PAGE EXCERPT:
____

By Doug Wyllie
DaSean Jones is an elected judge presently presiding over the 180th Criminal State District Court in Harris County, Texas.
In the 2018 general election, Jones—a member of the Houston Democratic Socialists of America (DSA)—defeated incumbent Republican Catherine Evans by a tally of roughly 54 to 46 percent. In a hotly contested 2022 re-election race, Jones very (very, very) narrowly held onto his post over Republican Challenger Tami Pierce. More on that matter in a moment.
His current term ends on the final day of December 2026. However, a growing number of people in the Houston metropolitan area—specifically, people living and working in the jurisdiction of the 180th District Court—want to show him the door pronto and post-haste.
Notable among those seeking to oust Judge Jones from his post is the Harris County Deputies FOP Lodge 39, which in August issued a tersely worded open letter on social media for Jones’ resignation. At issue was/is the matter of Terran Green.

____

[Human pose keypoint data]
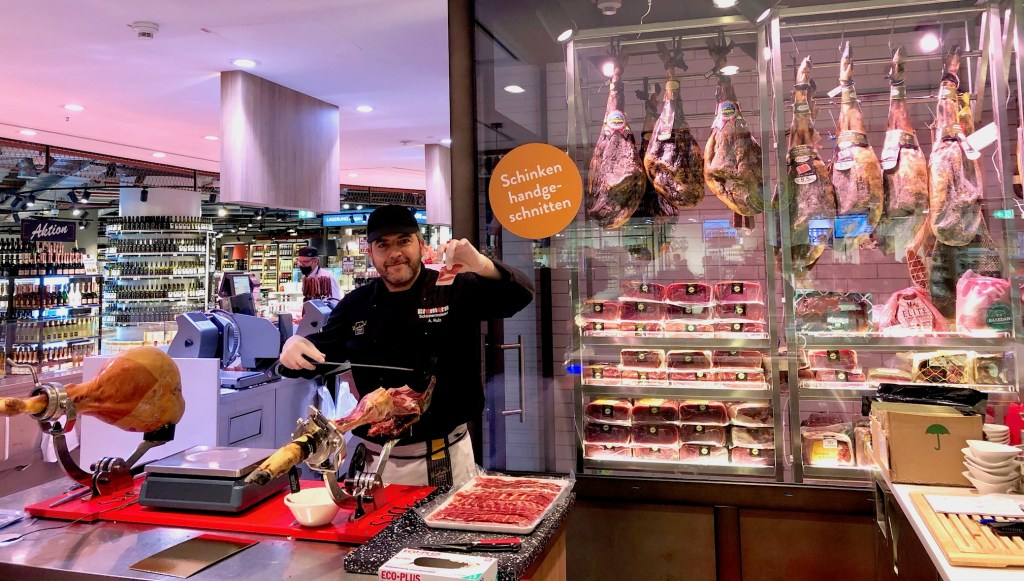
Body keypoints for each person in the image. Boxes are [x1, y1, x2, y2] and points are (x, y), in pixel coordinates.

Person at [278, 205, 534, 487]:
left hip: (443, 455)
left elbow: (519, 296)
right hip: (373, 463)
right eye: (383, 245)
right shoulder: (355, 305)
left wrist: (482, 265)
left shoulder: (454, 289)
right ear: (371, 252)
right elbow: (313, 359)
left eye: (403, 241)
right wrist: (291, 348)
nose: (394, 253)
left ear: (421, 245)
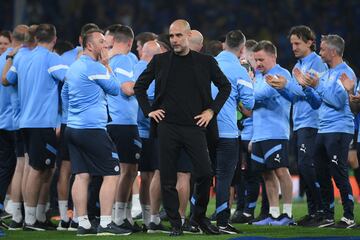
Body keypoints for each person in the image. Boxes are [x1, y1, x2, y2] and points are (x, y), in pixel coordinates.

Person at [134, 19, 231, 236]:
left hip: (195, 127)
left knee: (205, 173)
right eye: (171, 36)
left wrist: (211, 111)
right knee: (167, 177)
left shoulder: (205, 62)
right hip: (167, 127)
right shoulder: (160, 61)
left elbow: (225, 87)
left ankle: (198, 218)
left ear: (188, 36)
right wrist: (149, 110)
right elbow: (139, 87)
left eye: (179, 35)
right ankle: (176, 224)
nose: (175, 39)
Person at [64, 28, 132, 236]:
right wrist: (106, 64)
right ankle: (105, 223)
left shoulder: (73, 67)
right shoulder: (96, 67)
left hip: (73, 128)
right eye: (102, 42)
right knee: (112, 173)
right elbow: (114, 88)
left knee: (82, 175)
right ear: (91, 46)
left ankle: (83, 223)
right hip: (92, 129)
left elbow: (64, 94)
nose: (106, 45)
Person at [3, 24, 66, 231]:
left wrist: (12, 56)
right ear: (54, 39)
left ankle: (24, 216)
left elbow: (7, 80)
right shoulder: (50, 57)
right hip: (42, 122)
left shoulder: (21, 57)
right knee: (36, 170)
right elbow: (70, 78)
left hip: (23, 121)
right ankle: (30, 220)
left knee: (35, 168)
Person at [269, 25, 326, 226]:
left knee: (307, 165)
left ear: (310, 42)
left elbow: (314, 94)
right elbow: (294, 96)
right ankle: (313, 211)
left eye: (297, 43)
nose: (293, 47)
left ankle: (321, 210)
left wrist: (289, 84)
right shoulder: (299, 64)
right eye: (292, 43)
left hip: (313, 121)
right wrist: (280, 88)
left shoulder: (317, 63)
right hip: (300, 122)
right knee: (304, 167)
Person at [298, 34, 356, 228]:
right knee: (322, 173)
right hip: (323, 129)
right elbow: (317, 103)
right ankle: (328, 215)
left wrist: (317, 85)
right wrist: (306, 88)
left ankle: (348, 216)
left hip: (339, 129)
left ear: (332, 51)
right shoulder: (328, 73)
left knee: (338, 172)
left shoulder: (345, 73)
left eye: (322, 49)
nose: (320, 52)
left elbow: (339, 102)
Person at [56, 23, 99, 231]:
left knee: (72, 171)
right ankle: (77, 217)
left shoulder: (66, 59)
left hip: (69, 123)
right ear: (86, 42)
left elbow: (63, 91)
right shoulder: (92, 62)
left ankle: (69, 218)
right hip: (86, 125)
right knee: (83, 172)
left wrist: (64, 117)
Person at [212, 30, 254, 234]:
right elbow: (249, 103)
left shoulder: (209, 64)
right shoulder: (240, 71)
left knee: (200, 175)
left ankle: (195, 219)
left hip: (204, 128)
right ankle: (221, 222)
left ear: (224, 45)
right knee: (224, 177)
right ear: (242, 49)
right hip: (227, 130)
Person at [250, 41, 294, 226]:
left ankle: (288, 214)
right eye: (256, 60)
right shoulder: (260, 77)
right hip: (259, 133)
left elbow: (258, 96)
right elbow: (252, 101)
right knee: (266, 174)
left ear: (273, 57)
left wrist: (249, 86)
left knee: (281, 171)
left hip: (276, 132)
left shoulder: (280, 74)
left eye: (261, 59)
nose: (258, 63)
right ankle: (274, 214)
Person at [104, 24, 141, 232]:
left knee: (122, 171)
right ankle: (118, 218)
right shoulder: (125, 59)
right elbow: (128, 89)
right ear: (129, 43)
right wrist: (143, 85)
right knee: (127, 171)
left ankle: (123, 216)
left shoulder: (107, 60)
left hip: (111, 121)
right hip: (124, 122)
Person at [0, 24, 28, 230]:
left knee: (9, 167)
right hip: (15, 122)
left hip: (7, 122)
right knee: (20, 167)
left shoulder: (5, 60)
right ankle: (20, 212)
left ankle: (10, 207)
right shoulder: (20, 59)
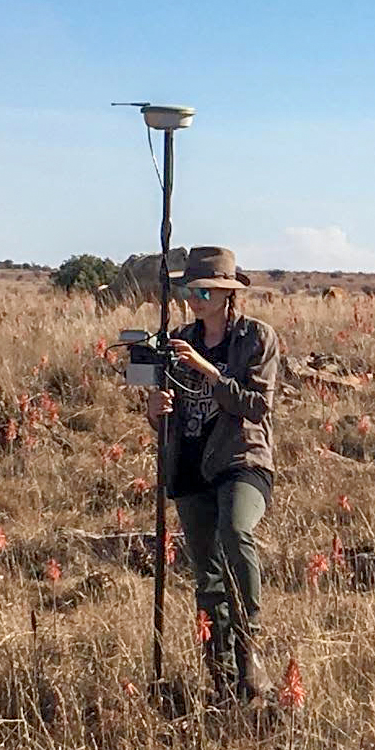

____

PROBLEMS TO WORK ON:
• a. In the article about Judge DaSean Jones, what matter does the text name as the issue behind the Harris County Deputies FOP Lodge 39 open letter? Answer in one to three sentences.
• b. Print the part of the article about Judge DaSean Jones from "His current term" up to and including "of Terran Green.".

REPLIES:
• a. The text names the matter of Terran Green as the issue behind Harris County Deputies FOP Lodge 39's open letter on social media, issued in August, calling for Judge Jones's resignation.

• b.
His current term ends on the final day of December 2026. However, a growing number of people in the Houston metropolitan area—specifically, people living and working in the jurisdiction of the 180th District Court—want to show him the door pronto and post-haste.
Notable among those seeking to oust Judge Jones from his post is the Harris County Deputies FOP Lodge 39, which in August issued a tersely worded open letter on social media for Jones’ resignation. At issue was/is the matter of Terran Green.